As the printed program said, perhaps strategically delivered post performance, 'the purpose of the piece is to peep into the director's mind as he rehearses the play' and free the original from the diction-delivery-costume axis, for 'classics aren't classics when they have lost their ability to be juxtaposed, morphed, transcreated, bent, slanted, twisted and even reduced to fragments.' Interestingly, the program was printed and stapled in a way that forced the reader to figure out a labyrinth of sentences going off mid-air, the rest to be found a few pages later, perhaps in sync with the play's structure?

What did gambler Erie Smith and the hotel's new night clerk, Charlie Hughes have to say? Excerpts from 1928 New York that uncannily encompassed and segued into our post-quake urban reality in Nepal. An example, 'bullshitting about development when your rivers are choppy and you're still figuring out how to send kids to school in Mugu', or 'brick after brick after brick and after days you drag out motionless bodies.' And the classic crowd-puller, 'we South Asians have two hearts—the World Bank on our left and the IMF on our right.'

Throughout the play Erie Smith keeps reminiscing about his magical time with Hughie, the night clerk who had just passed away, the one who came to conquer Everest but defected from Annapurna Base Camp to take up a job in a hotel and marry a girl from a Janakpur-bound bus.

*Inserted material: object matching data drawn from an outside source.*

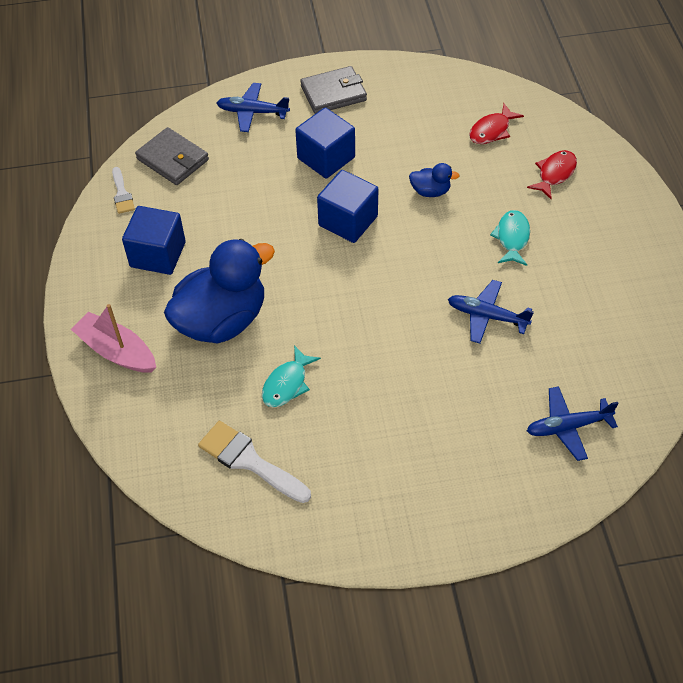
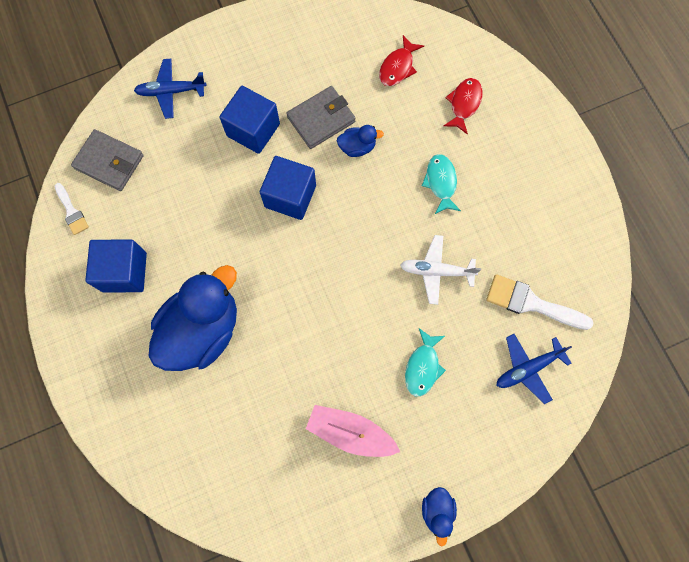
camera: 15 degrees left, 20 degrees up
pink boat [71,304,156,373] -> pink boat moved to [306,405,400,457]
white brush [198,421,311,503] -> white brush moved to [486,274,593,330]
turquoise fish [262,345,321,407] -> turquoise fish moved to [405,328,446,397]
grey wallet [300,66,367,114] -> grey wallet moved to [286,86,356,149]
blue plane [448,280,534,344] -> white plane [400,235,481,305]
none -> blue duck [422,487,457,546]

And offers insights into how human reality often leaps across time and race to find economic and cultural resonances.

Mukherjee's own rant-like utterances and interruptions that seemed to emit from a trance-like state, risked slipping into inanity but somehow managed to retain intellectual integrity. Most memorable moment being, 'where are you Hughie? The characters have all died and we are still waiting for you to join us at the play!'

Rajkumar Pudasaini was unbelievably intense in his silent, performative gestures as a seeker as well as in his renderings of the poems, which were counterpointed ideally by effervescent Ashant Sharma's spirited delivery of monologues. The poems by Bhupi Sherchan and Buddhisagar were characters in themselves, shedding light on lived reality. Night played beautifully subservient to the text, a welcome change I must say!

And yes, they both die. We actually encountered the Erie and Charlie's tarpaulin-covered bodies on the way as we straggled out of the enclosure. The much-advertised donation box went missing, as did the comments-register. But we waited patiently for we had been trained well by then, waiting as we were for Hughie.

I heard they had performances later at Theater Village too, where they moved the audience around. I for myself was already too drenched in the Yalamaya Kendra one to tiptoe into another one. What we encountered was O'Neill's Hughie only partially, as a play waiting to happen, and experienced instead the full reality of our time and location through the art performance called Waiting for Hughie.

Thank you One World Theater and Parnab Mukherjee for stretching our horizon of expectations a wee bit more!